**Çıkarılan Metin:**
________________

• Sonuç bulunamadı

Sporda saldırganlık ve şiddet konusunda düşünce ayrılıklarının bulunmasına karşın spor psikologları arasında varılan bazı fikir birliktelikleri de bulunmaktadır. Günümüzde saldırgan ve şiddet yanlısı davranışlar artık toplum tarafından kabullenilmeyen ve onay verilmeyen bir davranış türüdür. Artık sertlik kavramı ile şiddet kavramı birbirine karışmış durumdadır (Ziyagil ve arkadaşları, 2012, s.4). Eldeki veriler ve geçmişte yaşanan tecrübelerle beraber, saldırganlık ve şiddet artık engellenmesi ve kontrol edilmesi gereken bir davranıştır. Psikolojik biliminin tabanında saldırganlık ve şiddet kavramları çok geniş bir tabana yayılsa da, genel yargı karşı tarafa acı çektirmek ve zarar vermek olarak tanımlanır ve açıklanır (Saz, 2015, s.141).

________________

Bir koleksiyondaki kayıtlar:
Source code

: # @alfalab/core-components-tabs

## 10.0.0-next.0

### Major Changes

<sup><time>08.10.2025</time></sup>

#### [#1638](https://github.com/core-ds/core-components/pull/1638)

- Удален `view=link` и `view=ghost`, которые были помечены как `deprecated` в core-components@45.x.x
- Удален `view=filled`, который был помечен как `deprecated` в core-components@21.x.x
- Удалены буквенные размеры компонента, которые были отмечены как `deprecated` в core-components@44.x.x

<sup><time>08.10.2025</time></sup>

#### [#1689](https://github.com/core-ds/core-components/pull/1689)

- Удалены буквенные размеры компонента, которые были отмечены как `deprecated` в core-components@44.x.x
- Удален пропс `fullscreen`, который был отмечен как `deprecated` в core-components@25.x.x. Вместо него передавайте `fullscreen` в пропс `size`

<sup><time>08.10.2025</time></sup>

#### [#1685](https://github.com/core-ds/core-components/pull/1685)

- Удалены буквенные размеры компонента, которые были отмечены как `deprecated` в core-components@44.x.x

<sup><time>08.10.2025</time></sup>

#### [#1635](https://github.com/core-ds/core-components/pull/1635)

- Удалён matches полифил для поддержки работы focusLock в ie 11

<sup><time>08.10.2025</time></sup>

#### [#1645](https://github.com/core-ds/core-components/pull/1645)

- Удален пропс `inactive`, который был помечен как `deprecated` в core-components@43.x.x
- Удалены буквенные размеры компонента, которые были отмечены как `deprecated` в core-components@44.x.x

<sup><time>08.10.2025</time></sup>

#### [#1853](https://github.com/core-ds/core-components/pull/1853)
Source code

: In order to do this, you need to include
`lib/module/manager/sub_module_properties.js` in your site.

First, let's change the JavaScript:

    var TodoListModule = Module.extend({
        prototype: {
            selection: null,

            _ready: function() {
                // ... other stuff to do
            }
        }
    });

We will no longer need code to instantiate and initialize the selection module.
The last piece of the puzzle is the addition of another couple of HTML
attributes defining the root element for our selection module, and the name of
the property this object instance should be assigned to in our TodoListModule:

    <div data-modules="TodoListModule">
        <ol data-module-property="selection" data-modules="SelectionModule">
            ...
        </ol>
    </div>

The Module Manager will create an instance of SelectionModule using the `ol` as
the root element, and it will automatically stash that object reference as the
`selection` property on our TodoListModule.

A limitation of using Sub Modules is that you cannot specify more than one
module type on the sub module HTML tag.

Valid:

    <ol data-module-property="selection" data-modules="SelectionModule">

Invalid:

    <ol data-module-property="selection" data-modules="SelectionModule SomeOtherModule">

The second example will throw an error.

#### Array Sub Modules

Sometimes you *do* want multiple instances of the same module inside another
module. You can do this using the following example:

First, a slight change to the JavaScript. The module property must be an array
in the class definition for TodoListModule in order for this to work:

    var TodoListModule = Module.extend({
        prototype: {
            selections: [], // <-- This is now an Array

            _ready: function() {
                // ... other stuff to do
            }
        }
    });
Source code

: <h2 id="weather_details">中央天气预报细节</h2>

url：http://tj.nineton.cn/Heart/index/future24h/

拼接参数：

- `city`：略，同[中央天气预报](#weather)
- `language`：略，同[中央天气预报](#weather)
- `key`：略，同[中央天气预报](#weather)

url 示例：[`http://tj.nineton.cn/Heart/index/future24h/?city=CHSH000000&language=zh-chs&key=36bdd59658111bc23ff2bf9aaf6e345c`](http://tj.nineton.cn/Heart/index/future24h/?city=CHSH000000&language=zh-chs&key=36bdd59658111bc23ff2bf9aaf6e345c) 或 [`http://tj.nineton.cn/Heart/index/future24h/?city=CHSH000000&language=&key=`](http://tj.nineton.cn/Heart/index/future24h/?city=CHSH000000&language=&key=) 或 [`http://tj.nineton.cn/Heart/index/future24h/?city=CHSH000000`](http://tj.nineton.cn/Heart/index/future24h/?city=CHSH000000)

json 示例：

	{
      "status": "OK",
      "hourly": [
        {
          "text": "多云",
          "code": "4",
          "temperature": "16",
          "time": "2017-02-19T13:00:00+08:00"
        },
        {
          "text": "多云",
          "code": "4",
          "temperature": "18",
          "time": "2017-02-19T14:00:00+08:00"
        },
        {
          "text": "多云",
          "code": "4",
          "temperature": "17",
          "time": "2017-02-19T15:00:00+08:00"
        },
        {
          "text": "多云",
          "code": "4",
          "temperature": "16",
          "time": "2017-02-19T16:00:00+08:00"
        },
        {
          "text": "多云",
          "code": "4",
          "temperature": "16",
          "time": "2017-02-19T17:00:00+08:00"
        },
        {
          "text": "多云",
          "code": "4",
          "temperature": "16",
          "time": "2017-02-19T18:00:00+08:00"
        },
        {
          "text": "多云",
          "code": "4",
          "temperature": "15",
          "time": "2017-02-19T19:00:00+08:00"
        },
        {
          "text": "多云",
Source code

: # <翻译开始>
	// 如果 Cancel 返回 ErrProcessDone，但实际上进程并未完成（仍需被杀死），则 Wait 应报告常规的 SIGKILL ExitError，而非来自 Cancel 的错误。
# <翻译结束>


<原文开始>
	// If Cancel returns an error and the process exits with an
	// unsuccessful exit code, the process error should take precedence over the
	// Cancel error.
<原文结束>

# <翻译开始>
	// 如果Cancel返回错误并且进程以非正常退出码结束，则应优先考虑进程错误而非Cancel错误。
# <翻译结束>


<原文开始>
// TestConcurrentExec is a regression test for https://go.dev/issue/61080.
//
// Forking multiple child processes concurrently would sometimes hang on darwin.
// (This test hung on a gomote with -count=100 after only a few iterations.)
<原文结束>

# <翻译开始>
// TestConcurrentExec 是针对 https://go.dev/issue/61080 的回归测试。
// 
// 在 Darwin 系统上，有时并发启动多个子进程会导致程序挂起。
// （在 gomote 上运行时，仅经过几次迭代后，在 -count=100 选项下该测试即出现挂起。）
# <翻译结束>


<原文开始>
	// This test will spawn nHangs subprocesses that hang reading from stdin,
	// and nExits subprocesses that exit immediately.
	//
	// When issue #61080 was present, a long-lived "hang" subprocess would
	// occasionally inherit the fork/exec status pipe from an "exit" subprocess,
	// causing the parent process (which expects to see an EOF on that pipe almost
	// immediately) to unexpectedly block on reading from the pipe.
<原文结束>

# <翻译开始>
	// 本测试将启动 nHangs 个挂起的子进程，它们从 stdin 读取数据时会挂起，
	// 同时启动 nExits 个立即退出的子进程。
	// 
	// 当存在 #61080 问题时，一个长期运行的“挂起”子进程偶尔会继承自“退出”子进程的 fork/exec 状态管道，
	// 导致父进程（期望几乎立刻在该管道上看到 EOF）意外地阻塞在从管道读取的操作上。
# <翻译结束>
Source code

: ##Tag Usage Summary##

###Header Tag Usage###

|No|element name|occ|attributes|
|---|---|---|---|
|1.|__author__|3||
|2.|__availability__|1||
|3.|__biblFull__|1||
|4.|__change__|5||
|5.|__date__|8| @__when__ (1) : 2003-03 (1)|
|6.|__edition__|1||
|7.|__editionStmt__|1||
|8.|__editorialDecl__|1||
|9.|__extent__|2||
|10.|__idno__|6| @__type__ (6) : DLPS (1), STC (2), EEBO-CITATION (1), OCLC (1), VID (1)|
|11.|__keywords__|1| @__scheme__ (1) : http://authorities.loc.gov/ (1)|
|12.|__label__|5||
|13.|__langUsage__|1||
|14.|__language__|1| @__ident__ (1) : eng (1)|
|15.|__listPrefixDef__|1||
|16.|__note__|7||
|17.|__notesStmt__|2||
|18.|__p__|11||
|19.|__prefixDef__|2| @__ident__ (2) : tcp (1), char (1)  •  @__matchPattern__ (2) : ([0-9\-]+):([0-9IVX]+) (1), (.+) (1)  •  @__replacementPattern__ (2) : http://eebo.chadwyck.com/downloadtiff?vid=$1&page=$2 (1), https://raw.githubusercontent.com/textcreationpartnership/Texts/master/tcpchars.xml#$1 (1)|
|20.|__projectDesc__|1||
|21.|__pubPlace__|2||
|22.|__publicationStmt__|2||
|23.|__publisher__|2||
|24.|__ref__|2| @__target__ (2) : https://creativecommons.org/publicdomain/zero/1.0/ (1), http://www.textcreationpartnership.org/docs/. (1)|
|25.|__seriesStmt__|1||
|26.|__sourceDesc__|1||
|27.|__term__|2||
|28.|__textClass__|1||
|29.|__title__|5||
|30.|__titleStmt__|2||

________________

**Yapılacaklar:**
A. Spordaki saldırganlık ve şiddet üzerine olan metne göre günümüzde hangi iki kavram birbirine karışmış durumdadır?
B. Kayıtlarda "property" dizesinin geçtiği satırları bulun ve her birini kopyalayın.

**Görev Sonuçları:**
A. Sertlik kavramı ile şiddet kavramı birbirine karışmış durumdadır.

B.
the property this object instance should be assigned to in our TodoListModule:
        <ol data-module-property="selection" data-modules="SelectionModule">
`selection` property on our TodoListModule.
    <ol data-module-property="selection" data-modules="SelectionModule">
    <ol data-module-property="selection" data-modules="SelectionModule SomeOtherModule">
First, a slight change to the JavaScript. The module property must be an array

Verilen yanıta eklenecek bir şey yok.